Thangmar von Hildesheim nennt sie "extrem weise" ("sapientissima").[29] In dem "Annales MagdeburgensesZum Zeitpunkt ihrer Heirat wird sie als "von Natur aus beredt, mit sehr feinen Zügen" beschrieben ("ingenio facundam, vultuque elegantissima").[30]

Das Chronist Thietmar von Merseburg lobte Theophanu wie folgt:

"Obwohl sie vom schwächeren Geschlecht war, besaß sie Mäßigkeit, Zuverlässigkeit und, selten in Griechenland, gute Manieren. Auf diese Weise schützte sie mit männlicher Wachsamkeit die königliche Macht für ihren Sohn, freundlich zu allen, die ehrlich waren, aber mit erschreckender Überlegenheit gegen Rebellen re."[31]

Mehrere Chronisten, darunter sowohl Alpertus als auch Thietmar, erwähnen das kulturelle Erscheinungsbild, das ihr Hof beispielsweise Nimwegen hätten; von Papst Gregor V lobte die Erziehung, die er dort erhalten hatte. Auch Thietmar bezeichnet sie als fromm und weist vor allem auf ihre Verbindungen zu Klöstern hin. Er zitiert auch die Tatsache, dass sie danach strebte, die DiözeseMerseburg nach dem Kaiser Otto II das in 981, offenbar gegen ihren Willen. Es war nur in 1004 Welche Kaiser Heinrich II. der Heilige konnte dieses Ziel erreichen.

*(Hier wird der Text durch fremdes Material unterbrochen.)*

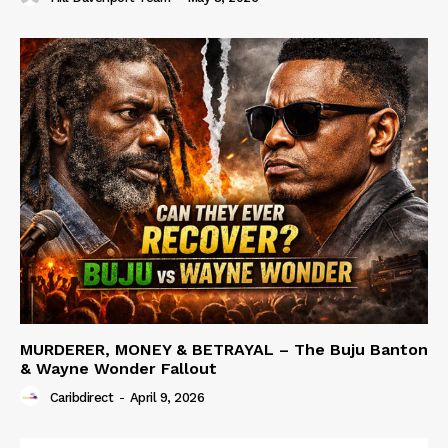
MURDERER, MONEY & BETRAYAL – The Buju Banton
& Wayne Wonder Fallout
Caribdirect
-
April 9, 2026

Von Georg Friedrich Händel ging hinein 1723 uraufgeführt die Oper "Ottone", eine Fantasy-Geschichte (Libretto von Nicola Francesco Haym) um die Heirat Ottos II. mit Theophanu, bei der letzterer eine Rolle spielte Francesca Cuzzonic. Der deutsche Komponist Paul Graener basierte seine Oper "Theophano" von 1918 auf ihre Person, das Libretto stammt von Otto Anthes.

In den letzten Jahrzehnten wurden mehrere romantisierte Biografien über sie veröffentlicht (z.[32][33][34][35]).